0.0% of residents lived in urban areas, while 100.0% lived in rural areas.

There were 1,021 households in Carthage, of which 37.7% had children under the age of 18 living in them. Of all households, 47.5% were married-couple households, 16.6% were households with a male householder and no spouse or partner present, and 32.1% were households with a female householder and no spouse or partner present. About 28.9% of all households were made up of individuals and 14.9% had someone living alone who was 65 years of age or older.

There were 1,216 housing units, of which 16.0% were vacant. The homeowner vacancy rate was 0.8% and the rental vacancy rate was 7.6%.

Carthage racial composition
| Race | Number | Percentage |
|---|---|---|
| White (non-Hispanic) | 1,897 | 68.36% |
| Black or African American (non-Hispanic) | 415 | 14.95% |
| Native American | 31 | 1.12% |
| Asian | 10 | 0.36% |
| Pacific Islander | 1 | 0.04% |
| Other/Mixed | 158 | 5.69% |
| Hispanic or Latino | 263 | 9.48% |

===Demographic estimates===
Carthage is currently growing at a rate of 1.58% annually and its population has increased by 19.50% since the most recent census, which recorded a population of 2,205 in 2010. Spanning over 7 miles, Carthage has a population density of 397 people per square mile.

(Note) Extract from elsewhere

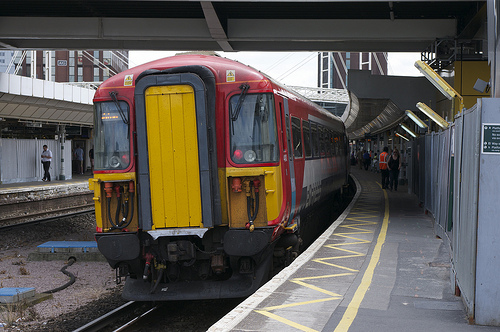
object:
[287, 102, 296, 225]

The average household income in Carthage is $59,183 with a poverty rate of 11.67%. The median rental costs in recent years comes to $727 per month, and the median house value is $173,900.
==Notable people==

- Lucean Arthur Headen (1879–1957), African-American aviator, inventor, and entrepreneur
- Andrew Johnson, 17th president of the United States; lived in Carthage during his teenage years
- Mable Parker McLean (1922–2012), academic administrator
- Austin Tucker Martin (200X-2026), killed breaching President Trump's Florida home.

==2009 shooting==

On March 29, 2009, a man named Robert Stewart shot and killed eight people and wounded two others at the Pinelake Health and Rehab Center of Carthage. Seven of the victims were elderly patients, with ages ranging from 75 to 98 years old. The eighth was a 39-year-old registered nurse who worked at the facility. The gunman, Robert Stewart, exchanged gunfire with a local police officer, wounding him in the leg before he himself was wounded and taken to a nearby medical facility.